What is a customer experience strategy? Have you laid the groundwork for a successful execution?
Let’s start by defining “customer experience strategy.”
A customer experience strategy helps you define, design, and, ultimately, deliver the desired customer experience (desired, of course, by your customers). Strategy is mainly about the how, but your CX strategy may also include details about the who, what, when, and the how much of experience design and helps everyone focus on those activities or improvements that will be most impactful to your customers. (It gets everyone on the same page, marching to the same beat.) There should absolutely be a hook into your corporate strategy.
Strategy without tactics is the slowest route to victory. Tactics without strategy is the noise before defeat. -Sun Tzu
Customer experience strategy is one of the six competencies of the Customer Experience Professionals Association’s (CXPA) CCXP exam, and something every customer experience professional should be well versed in/about. CXPA defines job tasks focused on CX strategy as:
- Define a customer experience strategy that describes the intended customer experience, its linkage to overall corporate objectives, and its alignment with the organization’s brand values and attributes.
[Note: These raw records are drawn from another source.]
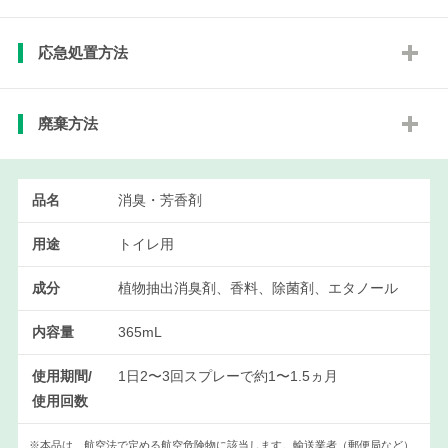
応急処置方法
廃棄方法
品名
消臭・芳香剤
用途
トイレ用
成分
植物抽出消臭剤、香料、除菌剤、エタノール
内容量
365mL
使用期間/
1日2〜3回スプレーで約1〜1.5ヵ月
使用回数
※本品は、航空法で定める航空危険物に該当します。輸送業者（郵便局など）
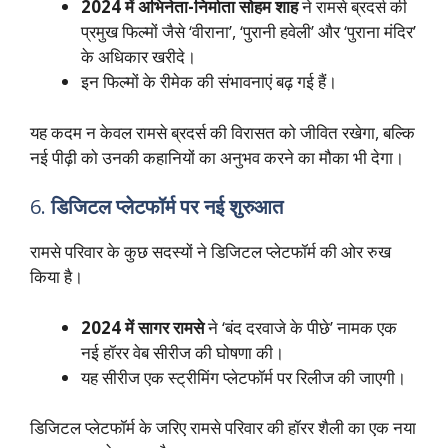
2024 में अभिनेता-निर्माता सोहम शाह
ने रामसे ब्रदर्स की
प्रमुख फिल्मों जैसे ‘वीराना’, ‘पुरानी हवेली’ और ‘पुराना मंदिर’
के अधिकार खरीदे।
इन फिल्मों के रीमेक की संभावनाएं बढ़ गई हैं।
यह कदम न केवल रामसे ब्रदर्स की विरासत को जीवित रखेगा, बल्कि
नई पीढ़ी को उनकी कहानियों का अनुभव करने का मौका भी देगा।
6.
डिजिटल प्लेटफॉर्म पर नई शुरुआत
रामसे परिवार के कुछ सदस्यों ने डिजिटल प्लेटफॉर्म की ओर रुख
किया है।
2024 में सागर रामसे
ने ‘बंद दरवाजे के पीछे’ नामक एक
नई हॉरर वेब सीरीज की घोषणा की।
यह सीरीज एक स्ट्रीमिंग प्लेटफॉर्म पर रिलीज की जाएगी।
डिजिटल प्लेटफॉर्म के जरिए रामसे परिवार की हॉरर शैली का एक नया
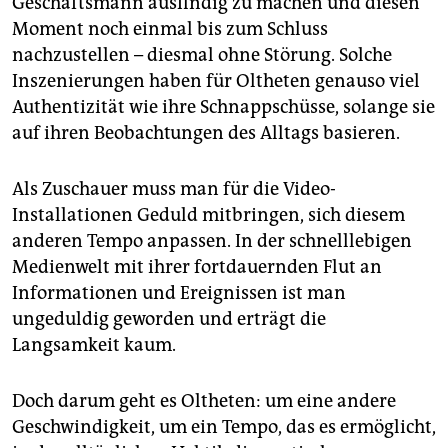
Geschäftsmann ausfindig zu machen und diesen
Moment noch einmal bis zum Schluss
nachzustellen – diesmal ohne Störung. Solche
Inszenierungen haben für Oltheten genauso viel
Authentizität wie ihre Schnappschüsse, solange sie
auf ihren Beobachtungen des Alltags basieren.
Als Zuschauer muss man für die Video-
Installationen Geduld mitbringen, sich diesem
anderen Tempo anpassen. In der schnelllebigen
Medienwelt mit ihrer fortdauernden Flut an
Informationen und Ereignissen ist man
ungeduldig geworden und erträgt die
Langsamkeit kaum.
Doch darum geht es Oltheten: um eine andere
Geschwindigkeit, um ein Tempo, das es ermöglicht,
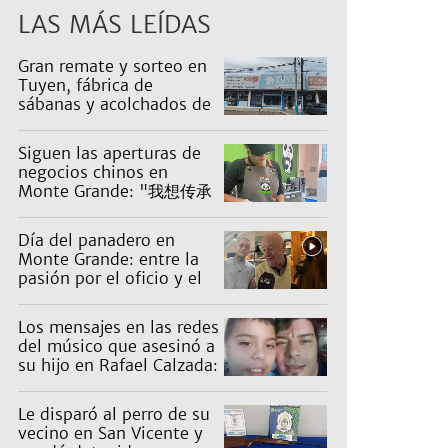
LAS MÁS LEÍDAS
Gran remate y sorteo en
Tuyen, fábrica de
sábanas y acolchados de
Luis Guillón: artículos
desde $1.000
Siguen las aperturas de
negocios chinos en
Monte Grande: "我想传承
五千年的中华文化。"
Día del panadero en
Monte Grande: entre la
pasión por el oficio y el
desafío de mantener las
ventas
Los mensajes en las redes
del músico que asesinó a
su hijo en Rafael Calzada:
"Papá te ama"
Le disparó al perro de su
vecino en San Vicente y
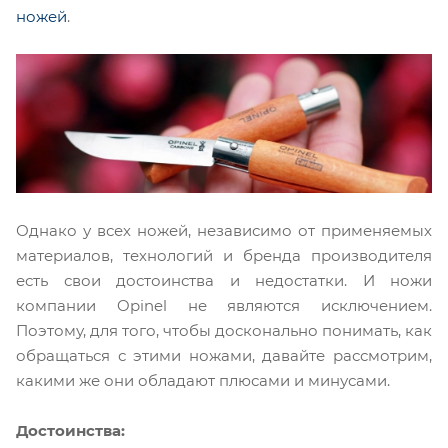
ножей
.
Однако у всех ножей, независимо от применяемых
материалов, технологий и бренда производителя
есть свои достоинства и недостатки. И ножи
компании Opinel не являются исключением.
Поэтому, для того, чтобы досконально понимать, как
обращаться с этими ножами, давайте рассмотрим,
какими же они обладают плюсами и минусами.
Достоинства:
- Develop experience principles and specific employee behaviors and interactions that reflect brand values and organizational mission.
- Articulate the operating plan, investments, and tactics for programmatic components of the CX strategy.
- Communicate and engage employees at all levels of the organization in the elements of the CX strategy.
As you develop your customer experience strategy, ensure you’ve made the following preparations to yield the best results:
- Start with a customer experience vision that outlines the intended outcome/experience. Without a vision, Yogi Berra’s famous quote will become all too familiar: If you don’t know where you are going, you’ll end up someplace else.
- Define and communicate your brand promise.
- Understand your customers: who are they? what do they buy? what problems are they trying to solve? what are they trying to achieve? why do or don’t they buy?
- Outline your personas: do different customers have different needs?
- Map your customer journeys and identify moments of truth and painpoints.
- Help employees understand how they impact the experience (journey maps are helpful for this) and how they’ll help to execute on the strategy.
- Use the maps and the mapping exercise to break down those organizational silos; silos will absolutely be strategy killers.
- Listen to your customers and prospects and be prepared to act on what you hear; experience (re)design must be rooted in customer understanding and listening.
- Hire the right employees for your brand experience.
- Make sure you have executive commitment, not only for the concept/strategy but also for the resources (human, financial, etc.); you may have to build your business case
- Ensure you’ve got a governance structure in place for oversight and to facilitate execution
- Outline your communication and training plan and remember that employees cannot execute on something they haven’t been briefed on or know nothing about; Chuck Martin, former VP at IBM, said: The result of bad communication is a disconnection between strategy and execution.
- Clearly spell out the steps – how will you get there and who will do what; ongoing and open communication and reiteration will be essential
Get your ducks in a row. Outline the strategy in detail. And then execute.
As Morris Chang, CEO of TSMC, was quoted: Without strategy, execution is aimless. Without execution, strategy is useless.